As a plus, the big problem of the previous films where it's often hard to tell who's who in battle is pretty much eliminated, things flow much better and there's very few “Where did he come from?” moments.
However, there are still two really odd editing moments. Firstly when Optimus gets separated from his trailer (and after fans have clamoured for it over the last four years we get to see why they never bothered with it in the first place, it cuts back on his mobility and makes him a bigger target. Cool weapons station though) we get him dramatically saying he's GOT to get it back for the flight equipment which seems to be setting up a mini action scene for him, only for him to show up two minutes later with the flight equipment without explanation. Which is a shame as a way of keeping him out of the main action for a little while fighting to get to the trailer would have been better than the subsequent tangled in wires moment.
There's also the oddness of the Autobots going from fighting like bloody minded bastards to being prisoners without explanation. Which is so confusing it actually undoes Que's rather sad execution, though the scene does rally round by making you think this is really going to be it for Bumblebee briefly.
However, minor flaws aside this is still a decent send off for Bay on Transformers. It won't convert anyone who didn't enjoy the second one, but for those who did it builds up on the momentum created over the three films to build up to a seemingly final (but of course, not so final there could never be another one) climax that feels like a worthy end.
Of course, with all the named Decepticons dead we need new villains as well, and whilst there's nothing in theory to stop them bringing back Megatron and anyone else once more, I would personally look to the Generation 2 comic for inspiration. The idea of a group of Decepticons having been off making their own Empire across the galaxy whilst Prime has been on Earth is still a good one that ups the stakes considerably, the scene in the comic where Prime realises with horror all he's been through is just a minor side show to the real Decepticon activity is something I can easily see his film counterpart doing well.

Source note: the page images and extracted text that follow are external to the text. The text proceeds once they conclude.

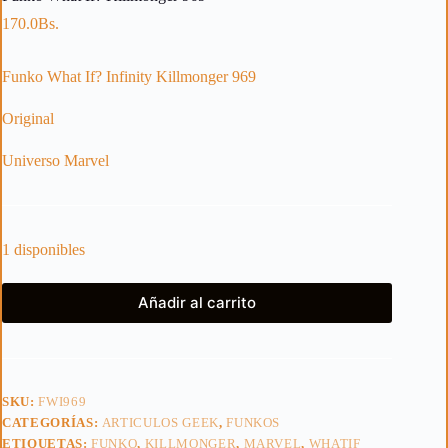
170.0
Bs.
Funko What If? Infinity Killmonger 969
Original
Universo Marvel
1 disponibles
Añadir al carrito
SKU:
FWI969
CATEGORÍAS:
ARTICULOS GEEK
,
FUNKOS
ETIQUETAS:
FUNKO
,
KILLMONGER
,
MARVEL
,
WHATIF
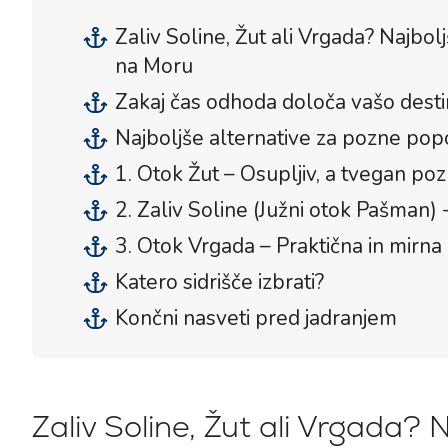
Zaliv Soline, Žut ali Vrgada? Najbol
na Moru
Zakaj čas odhoda določa vašo desti
Najboljše alternative za pozne po
1. Otok Žut – Osupljiv, a tvegan po
2. Zaliv Soline (Južni otok Pašman) -
3. Otok Vrgada – Praktična in mirna 
Katero sidrišče izbrati?
Končni nasveti pred jadranjem
Zaliv Soline, Žut ali Vrgada? 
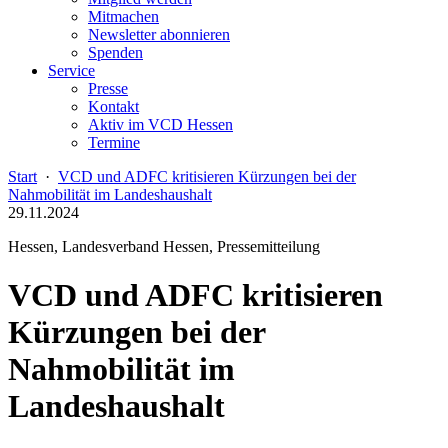
Mitmachen
Newsletter abonnieren
Spenden
Service
Presse
Kontakt
Aktiv im VCD Hessen
Termine
Start
·
VCD und ADFC kritisieren Kürzungen bei der
Nahmobilität im Landeshaushalt
29.11.2024
Hessen, Landesverband Hessen, Pressemitteilung
VCD und ADFC kritisieren
Kürzungen bei der
Nahmobilität im
Landeshaushalt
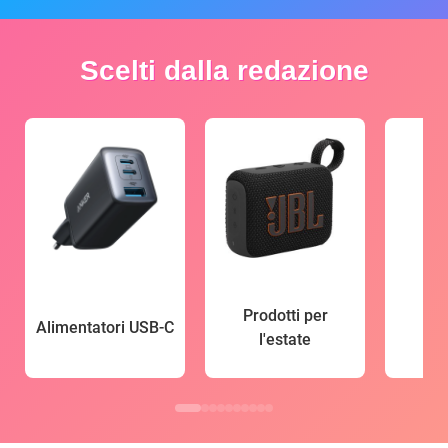
Scelti dalla redazione
Prodotti per
Alimentatori USB-C
l'estate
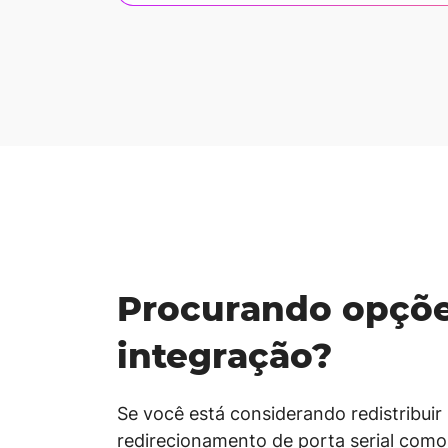
Procurando opçõe
integração?
Se você está considerando redistribui
redirecionamento de porta serial como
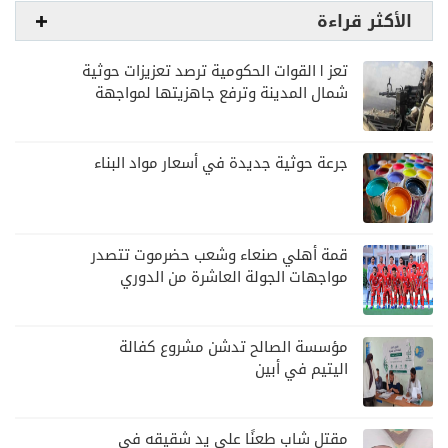
الأكثر قراءة
تعز | القوات الحكومية ترصد تعزيزات حوثية
شمال المدينة وترفع جاهزيتها لمواجهة
أي تصعيد
جرعة حوثية جديدة في أسعار مواد البناء
قمة أهلي صنعاء وشعب حضرموت تتصدر
مواجهات الجولة العاشرة من الدوري
اليمني
مؤسسة الصالح تدشن مشروع كفالة
اليتيم في أبين
مقتل شاب طعنًا على يد شقيقه في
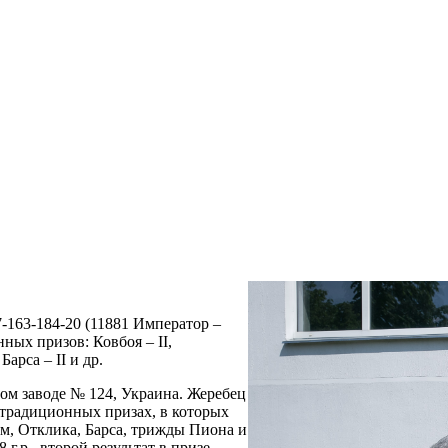
-163-184-20 (11881 Император –
ных призов: Ковбоя – II,
Барса – II и др.
нном заводе № 124, Украина. Жеребец
 традиционных призах, в которых
ем, Отклика, Барса, трижды Пиона и
 г.р., второй результат в призе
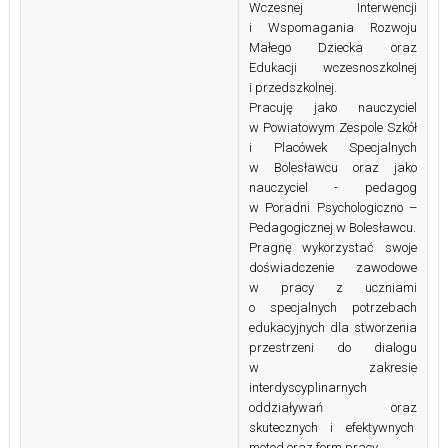
Wczesnej Interwencji
i Wspomagania Rozwoju
Małego Dziecka oraz
Edukacji wczesnoszkolnej
i przedszkolnej.
Pracuję jako nauczyciel
w Powiatowym Zespole Szkół
i Placówek Specjalnych
w Bolesławcu oraz jako
nauczyciel - pedagog
w Poradni Psychologiczno –
Pedagogicznej w Bolesławcu.
Pragnę wykorzystać swoje
doświadczenie zawodowe
w pracy z uczniami
o specjalnych potrzebach
edukacyjnych dla stworzenia
przestrzeni do dialogu
w zakresie
interdyscyplinarnych
oddziaływań oraz
skutecznych i efektywnych
metod oraz form pracy.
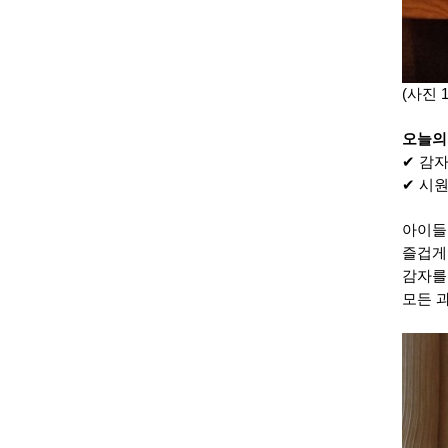
(사진 
오늘의
✔ 감
✔ 시
아이들
즐겁게
감자를
모든 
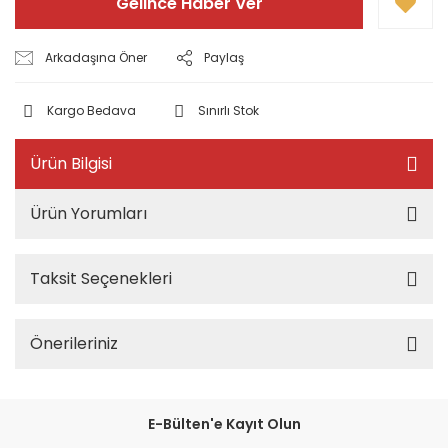
Gelince Haber Ver
Arkadaşına Öner
Paylaş
Kargo Bedava
Sınırlı Stok
Ürün Bilgisi
Ürün Yorumları
Taksit Seçenekleri
Önerileriniz
E-Bülten'e Kayıt Olun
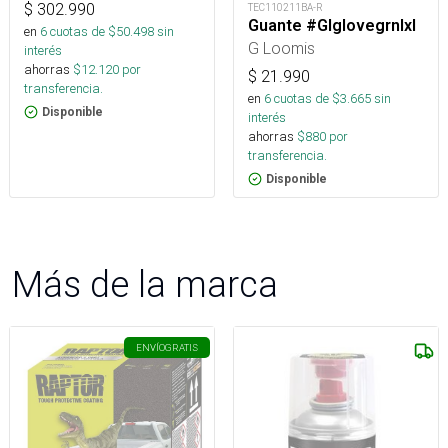
$
302.990
TEC110211BA-R
Guante #Glglovegrnlxl
en
6
cuotas de $
50.498
sin
G Loomis
interés
ahorras
$
12.120
por
$
21.990
transferencia.
en
6
cuotas de $
3.665
sin
Disponible
interés
ahorras
$
880
por
transferencia.
Disponible
Más de la marca
ENVÍO
GRATIS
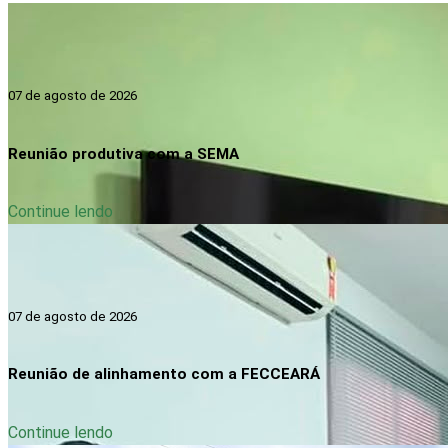
07 de agosto de 2026
Reunião produtiva com a SEMA
Continue lendo
07 de agosto de 2026
Reunião de alinhamento com a FECCEARÁ
Continue lendo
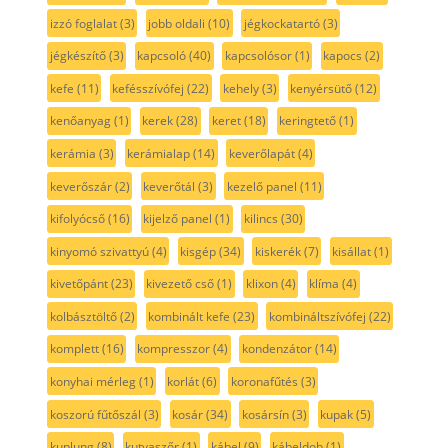
izzó foglalat
(3)
jobb oldali
(10)
jégkockatartó
(3)
jégkészítő
(3)
kapcsoló
(40)
kapcsolósor
(1)
kapocs
(2)
kefe
(11)
kefésszívófej
(22)
kehely
(3)
kenyérsütő
(12)
kenőanyag
(1)
kerek
(28)
keret
(18)
keringtető
(1)
kerámia
(3)
kerámialap
(14)
keverőlapát
(4)
keverőszár
(2)
keverőtál
(3)
kezelő panel
(11)
kifolyócső
(16)
kijelző panel
(1)
kilincs
(30)
kinyomó szivattyú
(4)
kisgép
(34)
kiskerék
(7)
kisállat
(1)
kivetőpánt
(23)
kivezető cső
(1)
klixon
(4)
klíma
(4)
kolbásztöltő
(2)
kombinált kefe
(23)
kombináltszívófej
(22)
komplett
(16)
kompresszor
(4)
kondenzátor
(14)
konyhai mérleg
(1)
korlát
(6)
koronafűtés
(3)
koszorú fűtőszál
(3)
kosár
(34)
kosársín
(3)
kupak
(5)
kuplung
(8)
kutyaszőr
(1)
kábel
(9)
kábeldob
(1)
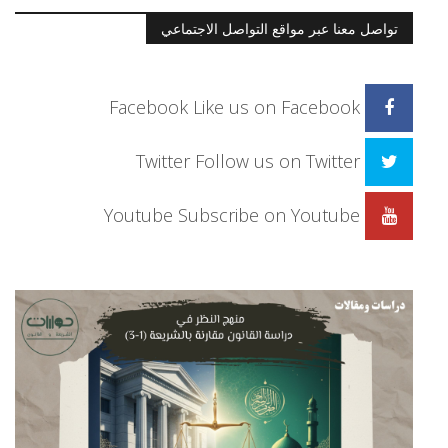
تواصل معنا عبر مواقع التواصل الاجتماعي
Facebook
Like us on Facebook
Twitter
Follow us on Twitter
Youtube
Subscribe on Youtube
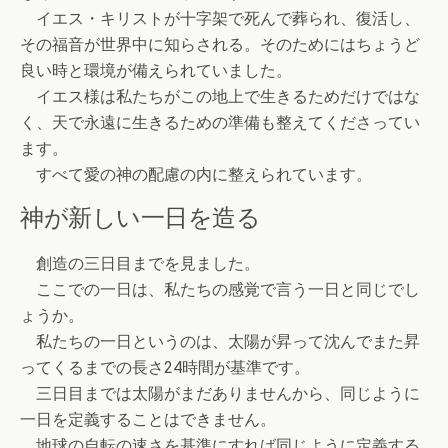
イエス・キリストが十字架で死んで葬られ、復活し、
その福音が世界中に知らされる。そのためにはちょうど
良い時と環境が備えられていました。
イエス様は私たちがこの地上で生きるためだけではな
く、天で永遠に生きるための準備も整えてくださってい
ます。
すべて愛の神の配慮の内に整えられています。
神が新しい一日を造る
創造の三日目までを見ました。
ここでの一日は、私たちの感覚で言う一日と同じでし
ょうか。
私たちの一日というのは、太陽が昇って沈んでまた昇
ってくるまでの長さ24時間が基準です。
三日目までは太陽がまだありませんから、同じように
一日を定義することはできません。
地球の自転の速さを基準にすれば同じように定義する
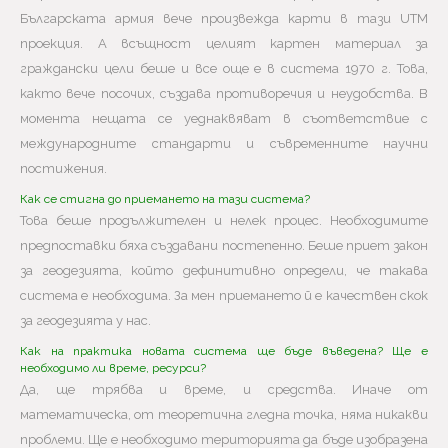
Българската армия вече произвежда карти в тази UTM
проекция. А всъщност целият картен материал за
граждански цели беше и все още е в система 1970 г. Това,
както вече посочих, създава противоречия и неудобства. В
момента нещата се уеднаквяват в съответствие с
международните стандарти и съвременните научни
постижения.
Как се стигна до приемането на тази система?
Това беше продължителен и нелек процес. Необходимите
предпоставки бяха създавани постепенно. Беше приет закон
за геодезията, който дефинитивно определи, че такава
система е необходима. За мен приемането й е качествен скок
за геодезията у нас.
Как на практика новата система ще бъде въведена? Ще е
необходимо ли време, ресурси?
Да, ще трябва и време, и средства. Иначе от
математическа, от теоретична гледна точка, няма никакви
проблеми. Ще е необходимо територията да бъде изобразена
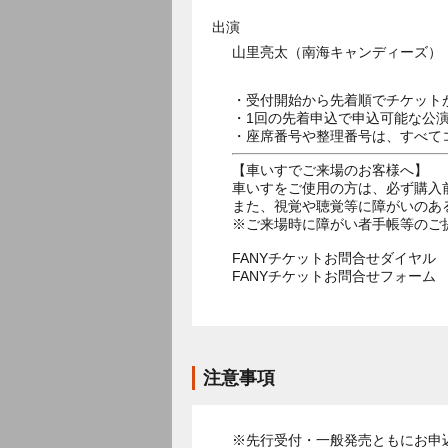
出演
山里亮太（南海キャンディーズ）
・受付開始から先着順でチケット
・1回の先着申込で申込可能な公
・座席番号や整理番号は、すべて
【車いすでご来場のお客様へ】
車いすをご使用の方は、必ず購入
また、視覚や聴覚等に障がいのあ
※ご来場時に障がい者手帳等のご
FANYチケットお問合せダイヤル 05
FANYチケットお問合せフォー
注意事項
※先行受付・一般発売ともにお申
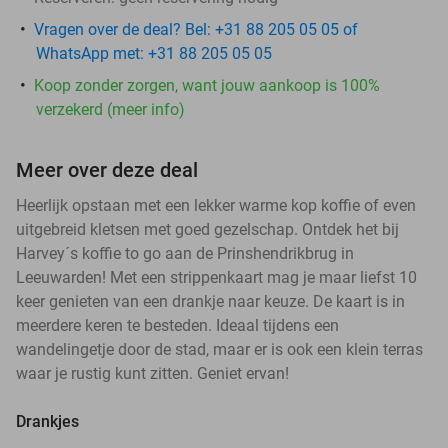
Vragen over de deal? Bel: +31 88 205 05 05 of
WhatsApp met: +31 88 205 05 05
Koop zonder zorgen, want jouw aankoop is 100%
verzekerd (meer info)
Meer over deze deal
Heerlijk opstaan met een lekker warme kop koffie of even
uitgebreid kletsen met goed gezelschap. Ontdek het bij
Harvey´s koffie to go aan de Prinshendrikbrug in
Leeuwarden! Met een strippenkaart mag je maar liefst 10
keer genieten van een drankje naar keuze. De kaart is in
meerdere keren te besteden. Ideaal tijdens een
wandelingetje door de stad, maar er is ook een klein terras
waar je rustig kunt zitten. Geniet ervan!
Drankjes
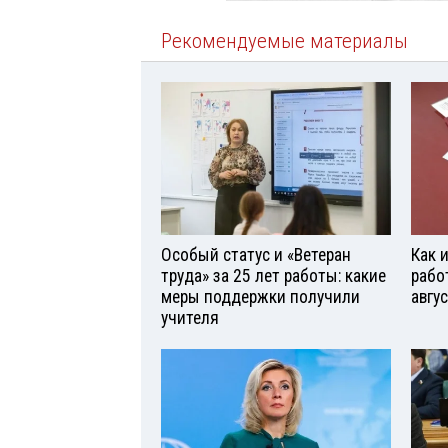
Рекомендуемые материалы
Особый статус и «Ветеран
Как 
труда» за 25 лет работы: какие
рабо
меры поддержки получили
авгу
учителя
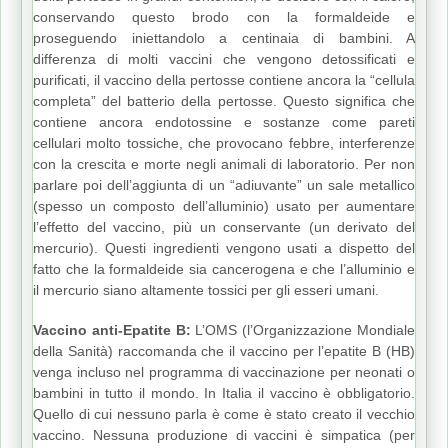
conservando questo brodo con la formaldeide e
proseguendo iniettandolo a centinaia di bambini. A
differenza di molti vaccini che vengono detossificati e
purificati, il vaccino della pertosse contiene ancora la “cellula
completa” del batterio della pertosse. Questo significa che
contiene ancora endotossine e sostanze come pareti
cellulari molto tossiche, che provocano febbre, interferenze
con la crescita e morte negli animali di laboratorio. Per non
parlare poi dell’aggiunta di un “adiuvante” un sale metallico
(spesso un composto dell’alluminio) usato per aumentare
l’effetto del vaccino, più un conservante (un derivato del
mercurio). Questi ingredienti vengono usati a dispetto del
fatto che la formaldeide sia cancerogena e che l’alluminio e
il mercurio siano altamente tossici per gli esseri umani.
Vaccino anti-Epatite B:
L’OMS (l’Organizzazione Mondiale
della Sanità) raccomanda che il vaccino per l’epatite B (HB)
venga incluso nel programma di vaccinazione per neonati o
bambini in tutto il mondo. In Italia il vaccino è obbligatorio.
Quello di cui nessuno parla è come è stato creato il vecchio
vaccino. Nessuna produzione di vaccini è simpatica (per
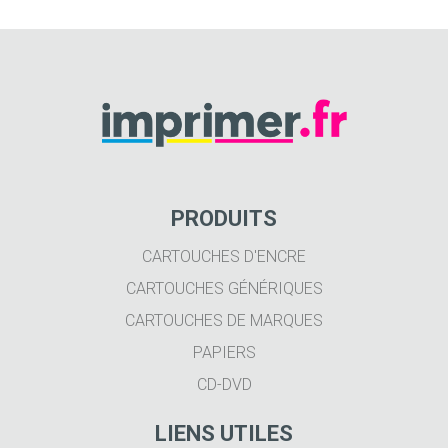
PRODUITS
CARTOUCHES D'ENCRE
CARTOUCHES GÉNÉRIQUES
CARTOUCHES DE MARQUES
PAPIERS
CD-DVD
LIENS UTILES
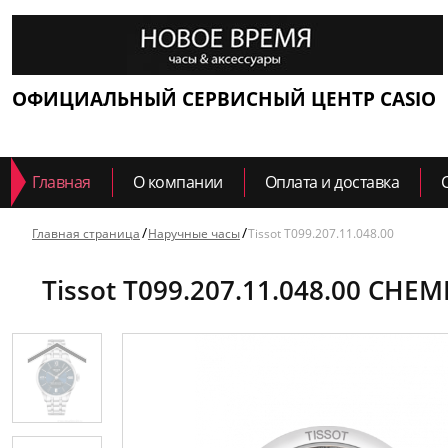
ОФИЦИАЛЬНЫЙ СЕРВИСНЫЙ ЦЕНТР CASIO
Главная
О компании
Оплата и доставка
Главная страница
Наручные часы
Tissot T099.207.11.048.00
Tissot T099.207.11.048.00 CH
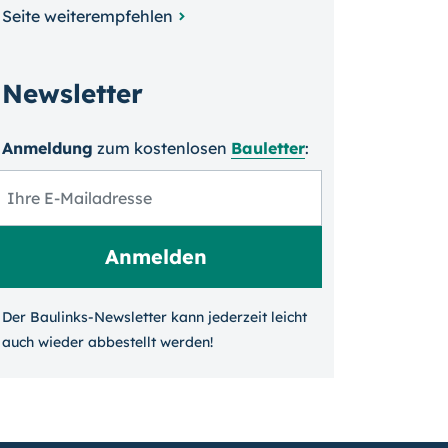
Seite weiterempfehlen
Newsletter
Anmeldung
zum kosten­losen
Bauletter
:
Der Baulinks-Newsletter kann jeder­zeit leicht
auch wieder ab­bestellt werden!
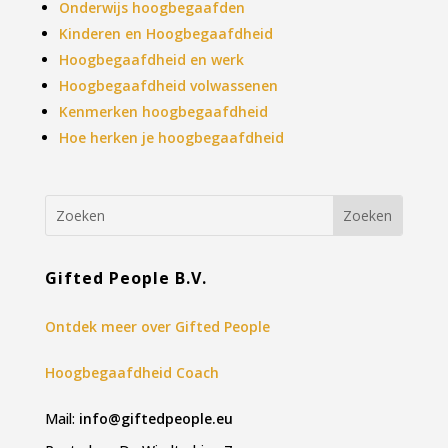
Onderwijs hoogbegaafden
Kinderen en Hoogbegaafdheid
Hoogbegaafdheid en werk
Hoogbegaafdheid volwassenen
Kenmerken hoogbegaafdheid
Hoe herken je hoogbegaafdheid
Gifted People B.V.
Ontdek meer over Gifted People
Hoogbegaafdheid Coach
Mail:
info@giftedpeople.eu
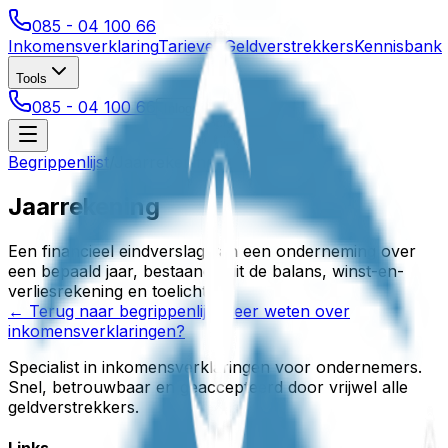
085 - 04 100 66
Inkomensverklaring
Tarieven
Geldverstrekkers
Kennisbank
Tools
085 - 04 100 66
Inloggen
Begrippenlijst
/
Jaarrekening
Jaarrekening
Een financieel eindverslag van een onderneming over
een bepaald jaar, bestaande uit de balans, winst-en-
verliesrekening en toelichting.
← Terug naar begrippenlijst
Meer weten over
inkomensverklaringen?
Specialist in inkomensverklaringen voor ondernemers.
Snel, betrouwbaar en geaccepteerd door vrijwel alle
geldverstrekkers.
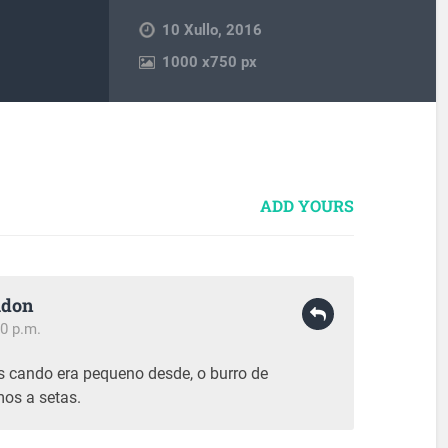
10 Xullo, 2016
1000
x
750 px
ADD YOURS
udon
0 p.m.
s cando era pequeno desde, o burro de
mos a setas.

Whilst that sort of speculation might be getting ahead of myself (and no doubt any future film will be nothing like that), it does show Bay's greatest contribution to Transformers, he's given it a future. Even for fans who don't like the films, the state of the cartoons and toys we've had off the back of that first movie's success have been a quantum leap forward over pretty much everything since Robots in Disguise at the start of the century (shame the comics are still crap, but at least they've been consistently so). And Transformers as a whole is no longer than thing from the 80's that's carried on in various low key less successful forms, it's popularity is now higher than it's ever been, with a wider age range than it's even been enjoyed by. Even to the point my Mother loved the first film. After twenty years of slagging the '86 movie off.
It's an extraordinary time to be a Transformers fan, and even for non-film followers it's a golden age. And, as smug and egocentric as he may well be, it's Michael Bay we have to thank for that.